Exercise objective:
Where an entry contains a picture, omit the picture and repeat the rest exactly.
*** Exercise inputs ***
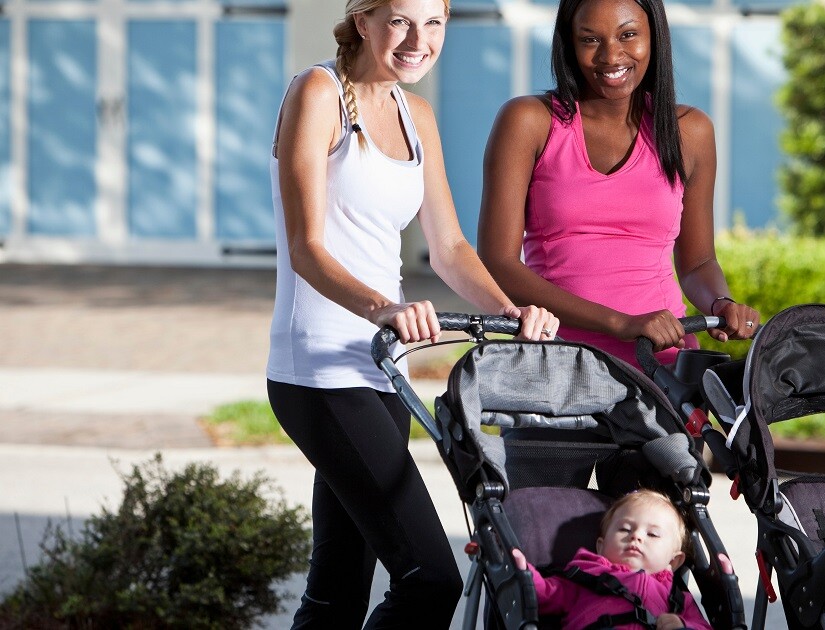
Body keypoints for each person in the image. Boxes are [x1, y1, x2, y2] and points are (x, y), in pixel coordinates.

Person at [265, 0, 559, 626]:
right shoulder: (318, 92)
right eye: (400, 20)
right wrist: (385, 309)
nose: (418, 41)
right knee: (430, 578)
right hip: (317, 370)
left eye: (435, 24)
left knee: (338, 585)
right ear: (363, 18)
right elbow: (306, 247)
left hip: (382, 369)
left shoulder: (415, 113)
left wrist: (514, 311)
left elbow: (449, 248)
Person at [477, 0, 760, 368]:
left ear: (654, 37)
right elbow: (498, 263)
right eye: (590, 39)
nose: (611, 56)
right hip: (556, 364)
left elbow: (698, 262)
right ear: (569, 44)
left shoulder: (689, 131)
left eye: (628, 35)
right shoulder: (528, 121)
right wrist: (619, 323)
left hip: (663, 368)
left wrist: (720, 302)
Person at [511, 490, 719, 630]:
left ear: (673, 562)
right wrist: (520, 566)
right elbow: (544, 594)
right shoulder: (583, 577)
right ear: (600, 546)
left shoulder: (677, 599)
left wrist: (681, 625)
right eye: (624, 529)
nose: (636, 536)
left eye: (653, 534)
*** End of Exercise inputs ***
Exercise solution:
Body keypoints for each person in the image. Boxes are [x1, y1, x2, y2] and points are (x, y), in pixel coordinates.

Person at [265, 0, 559, 626]:
right shoulder: (318, 92)
right eye: (400, 20)
right wrist: (385, 309)
nose: (418, 41)
right knee: (430, 578)
right hip: (317, 370)
left eye: (435, 24)
left knee: (338, 585)
right ear: (363, 18)
right elbow: (306, 247)
left hip: (382, 369)
left shoulder: (415, 113)
left wrist: (514, 311)
left elbow: (449, 248)
Person at [477, 0, 760, 368]:
left ear: (654, 37)
right elbow: (498, 263)
right eye: (590, 39)
nose: (611, 56)
right hip: (556, 364)
left elbow: (698, 262)
right ear: (569, 44)
left shoulder: (689, 131)
left eye: (628, 35)
right shoulder: (528, 121)
right wrist: (619, 323)
left hip: (663, 368)
left wrist: (720, 302)
Person at [511, 490, 719, 630]:
left ear: (673, 562)
right wrist: (520, 566)
right elbow: (544, 594)
right shoulder: (583, 577)
right ear: (600, 546)
left shoulder: (677, 599)
left wrist: (681, 625)
right eye: (624, 529)
nose: (636, 536)
left eye: (653, 534)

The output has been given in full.